§ TASK DESCRIPTION: Given the listing that follows, report all lines in which the string "доходов" occurs.

§ LISTED RECORDS:
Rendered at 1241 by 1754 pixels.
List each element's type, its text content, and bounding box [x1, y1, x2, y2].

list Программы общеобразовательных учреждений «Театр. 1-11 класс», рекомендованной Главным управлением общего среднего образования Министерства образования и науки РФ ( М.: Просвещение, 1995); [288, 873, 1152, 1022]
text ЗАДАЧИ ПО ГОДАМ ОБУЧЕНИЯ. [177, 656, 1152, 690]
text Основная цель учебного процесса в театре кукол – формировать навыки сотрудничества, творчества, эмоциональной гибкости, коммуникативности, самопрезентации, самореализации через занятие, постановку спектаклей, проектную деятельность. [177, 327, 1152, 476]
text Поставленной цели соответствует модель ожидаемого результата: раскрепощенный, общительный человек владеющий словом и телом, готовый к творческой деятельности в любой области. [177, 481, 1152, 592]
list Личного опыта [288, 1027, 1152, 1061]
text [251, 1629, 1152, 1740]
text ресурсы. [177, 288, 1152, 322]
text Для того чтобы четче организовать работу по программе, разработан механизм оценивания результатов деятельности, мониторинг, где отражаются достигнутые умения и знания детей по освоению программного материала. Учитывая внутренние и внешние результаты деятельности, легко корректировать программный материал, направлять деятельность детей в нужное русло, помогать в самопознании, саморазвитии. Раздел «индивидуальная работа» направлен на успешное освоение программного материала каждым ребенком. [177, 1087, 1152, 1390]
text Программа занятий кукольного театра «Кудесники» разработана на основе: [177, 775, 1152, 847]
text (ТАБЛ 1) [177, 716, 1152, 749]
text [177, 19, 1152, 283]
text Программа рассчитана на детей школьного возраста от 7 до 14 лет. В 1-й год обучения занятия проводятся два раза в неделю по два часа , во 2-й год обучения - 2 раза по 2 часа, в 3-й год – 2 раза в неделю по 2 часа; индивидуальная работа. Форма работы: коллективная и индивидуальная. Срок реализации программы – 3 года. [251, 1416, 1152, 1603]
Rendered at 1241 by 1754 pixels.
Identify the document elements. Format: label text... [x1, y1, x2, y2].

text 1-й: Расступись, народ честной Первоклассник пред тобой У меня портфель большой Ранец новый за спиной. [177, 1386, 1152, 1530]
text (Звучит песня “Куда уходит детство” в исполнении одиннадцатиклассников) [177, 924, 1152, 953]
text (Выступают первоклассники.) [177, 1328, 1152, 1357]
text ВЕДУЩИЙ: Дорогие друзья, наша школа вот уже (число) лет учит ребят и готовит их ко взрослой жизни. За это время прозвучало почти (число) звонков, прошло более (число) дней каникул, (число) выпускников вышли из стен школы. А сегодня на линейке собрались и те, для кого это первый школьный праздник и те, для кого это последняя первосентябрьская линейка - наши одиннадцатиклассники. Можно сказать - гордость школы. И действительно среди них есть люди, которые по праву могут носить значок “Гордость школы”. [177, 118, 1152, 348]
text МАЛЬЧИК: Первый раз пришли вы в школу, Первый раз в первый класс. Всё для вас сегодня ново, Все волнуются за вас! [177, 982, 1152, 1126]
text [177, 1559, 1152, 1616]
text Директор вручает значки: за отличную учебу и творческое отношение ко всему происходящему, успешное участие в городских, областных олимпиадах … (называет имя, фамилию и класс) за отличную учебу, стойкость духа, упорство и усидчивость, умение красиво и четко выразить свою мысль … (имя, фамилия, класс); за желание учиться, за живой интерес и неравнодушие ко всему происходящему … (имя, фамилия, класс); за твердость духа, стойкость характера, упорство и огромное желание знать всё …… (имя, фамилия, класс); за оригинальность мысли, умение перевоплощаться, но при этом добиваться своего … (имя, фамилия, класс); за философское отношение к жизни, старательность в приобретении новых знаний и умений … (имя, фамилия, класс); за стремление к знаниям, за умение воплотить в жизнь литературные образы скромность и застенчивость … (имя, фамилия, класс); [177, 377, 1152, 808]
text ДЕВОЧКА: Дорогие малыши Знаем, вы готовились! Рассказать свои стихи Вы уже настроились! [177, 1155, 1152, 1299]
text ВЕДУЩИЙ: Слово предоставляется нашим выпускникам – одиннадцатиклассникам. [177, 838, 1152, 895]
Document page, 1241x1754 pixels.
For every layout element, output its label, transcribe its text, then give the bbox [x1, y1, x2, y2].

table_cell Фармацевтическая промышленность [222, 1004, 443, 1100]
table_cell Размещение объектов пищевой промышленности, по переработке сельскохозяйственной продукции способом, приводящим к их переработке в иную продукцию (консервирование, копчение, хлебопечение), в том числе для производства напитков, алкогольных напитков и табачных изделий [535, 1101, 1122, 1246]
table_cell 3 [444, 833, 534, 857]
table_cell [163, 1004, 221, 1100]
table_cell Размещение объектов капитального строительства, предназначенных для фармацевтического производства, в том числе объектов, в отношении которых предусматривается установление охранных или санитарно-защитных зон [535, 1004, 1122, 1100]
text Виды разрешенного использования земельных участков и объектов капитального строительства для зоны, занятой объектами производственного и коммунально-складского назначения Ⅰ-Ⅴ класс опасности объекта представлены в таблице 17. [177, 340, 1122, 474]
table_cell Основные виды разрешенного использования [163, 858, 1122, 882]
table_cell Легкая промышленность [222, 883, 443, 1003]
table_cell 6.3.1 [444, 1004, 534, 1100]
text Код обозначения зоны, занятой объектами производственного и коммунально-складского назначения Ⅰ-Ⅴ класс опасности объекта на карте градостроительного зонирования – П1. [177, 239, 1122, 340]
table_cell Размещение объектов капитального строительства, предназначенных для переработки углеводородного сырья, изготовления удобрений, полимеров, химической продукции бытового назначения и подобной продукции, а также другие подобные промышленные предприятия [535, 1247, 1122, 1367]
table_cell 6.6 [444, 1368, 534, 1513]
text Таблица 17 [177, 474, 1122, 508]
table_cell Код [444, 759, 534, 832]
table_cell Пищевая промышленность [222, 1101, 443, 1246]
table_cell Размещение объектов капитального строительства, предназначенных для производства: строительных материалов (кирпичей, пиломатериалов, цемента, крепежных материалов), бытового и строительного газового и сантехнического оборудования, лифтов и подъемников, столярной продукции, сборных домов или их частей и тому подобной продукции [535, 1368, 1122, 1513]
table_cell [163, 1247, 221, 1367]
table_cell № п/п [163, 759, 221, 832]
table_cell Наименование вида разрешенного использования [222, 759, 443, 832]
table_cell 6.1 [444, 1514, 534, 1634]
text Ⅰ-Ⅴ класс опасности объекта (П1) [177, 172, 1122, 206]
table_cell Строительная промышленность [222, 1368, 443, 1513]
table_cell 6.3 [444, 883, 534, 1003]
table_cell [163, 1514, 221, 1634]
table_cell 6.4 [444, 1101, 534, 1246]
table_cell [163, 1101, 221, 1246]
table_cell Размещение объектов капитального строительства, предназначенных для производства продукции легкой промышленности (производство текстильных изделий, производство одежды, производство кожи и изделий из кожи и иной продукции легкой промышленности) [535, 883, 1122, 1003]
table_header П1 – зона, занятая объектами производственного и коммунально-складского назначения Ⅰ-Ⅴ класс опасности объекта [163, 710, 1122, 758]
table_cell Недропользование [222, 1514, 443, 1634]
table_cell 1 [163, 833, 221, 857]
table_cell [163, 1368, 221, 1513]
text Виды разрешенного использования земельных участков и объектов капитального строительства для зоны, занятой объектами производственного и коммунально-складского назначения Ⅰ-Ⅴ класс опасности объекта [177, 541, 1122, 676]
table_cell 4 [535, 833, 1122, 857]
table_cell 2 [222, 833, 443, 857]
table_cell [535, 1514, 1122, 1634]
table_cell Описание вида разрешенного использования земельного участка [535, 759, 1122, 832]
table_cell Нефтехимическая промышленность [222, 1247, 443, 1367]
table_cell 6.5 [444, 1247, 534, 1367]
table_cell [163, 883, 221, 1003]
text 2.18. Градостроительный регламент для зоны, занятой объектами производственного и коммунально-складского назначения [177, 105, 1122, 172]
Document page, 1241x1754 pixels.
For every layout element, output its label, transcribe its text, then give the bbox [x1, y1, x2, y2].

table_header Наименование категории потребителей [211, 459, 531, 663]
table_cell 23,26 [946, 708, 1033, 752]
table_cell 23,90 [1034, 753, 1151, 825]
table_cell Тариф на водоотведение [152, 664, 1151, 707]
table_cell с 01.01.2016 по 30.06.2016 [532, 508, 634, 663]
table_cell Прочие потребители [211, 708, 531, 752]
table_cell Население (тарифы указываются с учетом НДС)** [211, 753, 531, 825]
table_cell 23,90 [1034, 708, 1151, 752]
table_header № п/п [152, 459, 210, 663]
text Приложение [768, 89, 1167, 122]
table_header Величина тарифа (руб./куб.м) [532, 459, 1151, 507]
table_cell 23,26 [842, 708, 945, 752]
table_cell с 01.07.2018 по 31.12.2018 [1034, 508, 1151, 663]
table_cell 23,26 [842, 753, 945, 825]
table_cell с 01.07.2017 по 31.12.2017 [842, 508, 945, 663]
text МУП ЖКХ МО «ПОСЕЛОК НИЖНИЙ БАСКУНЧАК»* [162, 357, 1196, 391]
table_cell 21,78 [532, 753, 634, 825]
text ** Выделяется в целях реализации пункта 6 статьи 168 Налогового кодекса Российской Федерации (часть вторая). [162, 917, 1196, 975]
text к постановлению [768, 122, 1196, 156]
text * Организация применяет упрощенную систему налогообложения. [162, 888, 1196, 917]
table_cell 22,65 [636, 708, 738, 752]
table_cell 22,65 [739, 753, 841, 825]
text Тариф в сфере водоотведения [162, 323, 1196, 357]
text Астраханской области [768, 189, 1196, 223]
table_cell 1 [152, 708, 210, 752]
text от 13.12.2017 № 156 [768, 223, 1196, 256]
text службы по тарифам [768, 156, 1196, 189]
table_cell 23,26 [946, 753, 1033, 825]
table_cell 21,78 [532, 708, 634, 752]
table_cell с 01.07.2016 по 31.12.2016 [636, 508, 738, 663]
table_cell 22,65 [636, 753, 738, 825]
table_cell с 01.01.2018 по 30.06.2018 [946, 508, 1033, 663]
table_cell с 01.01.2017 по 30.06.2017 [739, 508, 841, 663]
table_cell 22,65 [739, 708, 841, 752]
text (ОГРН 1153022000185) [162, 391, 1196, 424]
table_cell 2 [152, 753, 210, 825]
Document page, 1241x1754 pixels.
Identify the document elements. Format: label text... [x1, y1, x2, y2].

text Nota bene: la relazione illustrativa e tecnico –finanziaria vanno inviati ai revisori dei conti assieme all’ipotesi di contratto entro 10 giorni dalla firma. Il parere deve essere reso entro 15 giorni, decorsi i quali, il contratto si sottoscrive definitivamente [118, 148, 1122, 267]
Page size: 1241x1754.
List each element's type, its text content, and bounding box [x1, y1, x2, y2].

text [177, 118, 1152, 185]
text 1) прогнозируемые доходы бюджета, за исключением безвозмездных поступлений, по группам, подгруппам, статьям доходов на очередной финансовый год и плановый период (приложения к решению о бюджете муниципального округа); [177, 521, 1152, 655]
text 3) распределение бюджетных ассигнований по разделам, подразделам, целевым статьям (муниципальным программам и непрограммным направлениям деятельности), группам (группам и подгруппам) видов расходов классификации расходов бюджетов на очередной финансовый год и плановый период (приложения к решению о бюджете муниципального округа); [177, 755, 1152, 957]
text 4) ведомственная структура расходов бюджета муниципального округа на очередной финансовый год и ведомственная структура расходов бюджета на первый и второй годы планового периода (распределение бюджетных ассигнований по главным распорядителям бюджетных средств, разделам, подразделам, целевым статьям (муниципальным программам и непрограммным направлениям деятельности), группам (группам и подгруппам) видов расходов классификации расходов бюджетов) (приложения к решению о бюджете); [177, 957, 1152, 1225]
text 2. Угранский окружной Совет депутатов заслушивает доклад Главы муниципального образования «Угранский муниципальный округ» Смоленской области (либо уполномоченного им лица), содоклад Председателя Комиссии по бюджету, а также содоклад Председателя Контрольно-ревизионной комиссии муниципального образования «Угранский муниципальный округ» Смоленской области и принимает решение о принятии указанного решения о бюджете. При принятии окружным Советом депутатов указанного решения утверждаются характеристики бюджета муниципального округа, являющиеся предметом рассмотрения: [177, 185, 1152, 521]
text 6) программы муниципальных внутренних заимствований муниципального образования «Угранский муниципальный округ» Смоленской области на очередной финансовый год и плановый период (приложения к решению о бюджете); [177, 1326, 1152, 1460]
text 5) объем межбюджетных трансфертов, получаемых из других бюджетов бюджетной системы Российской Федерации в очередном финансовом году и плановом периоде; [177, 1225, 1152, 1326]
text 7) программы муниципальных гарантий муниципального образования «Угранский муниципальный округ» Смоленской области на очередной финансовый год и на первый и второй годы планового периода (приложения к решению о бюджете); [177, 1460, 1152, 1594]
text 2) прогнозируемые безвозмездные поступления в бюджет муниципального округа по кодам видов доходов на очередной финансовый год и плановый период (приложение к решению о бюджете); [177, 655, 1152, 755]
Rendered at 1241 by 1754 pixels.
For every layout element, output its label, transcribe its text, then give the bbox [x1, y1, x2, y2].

§ SOLUTION TO THIS TASK:
text 1) прогнозируемые доходы бюджета, за исключением безвозмездных поступлений, по группам, подгруппам, статьям доходов на очередной финансовый год и плановый период (приложения к решению о бюджете муниципального округа); [177, 521, 1152, 655]
text 2) прогнозируемые безвозмездные поступления в бюджет муниципального округа по кодам видов доходов на очередной финансовый год и плановый период (приложение к решению о бюджете); [177, 655, 1152, 755]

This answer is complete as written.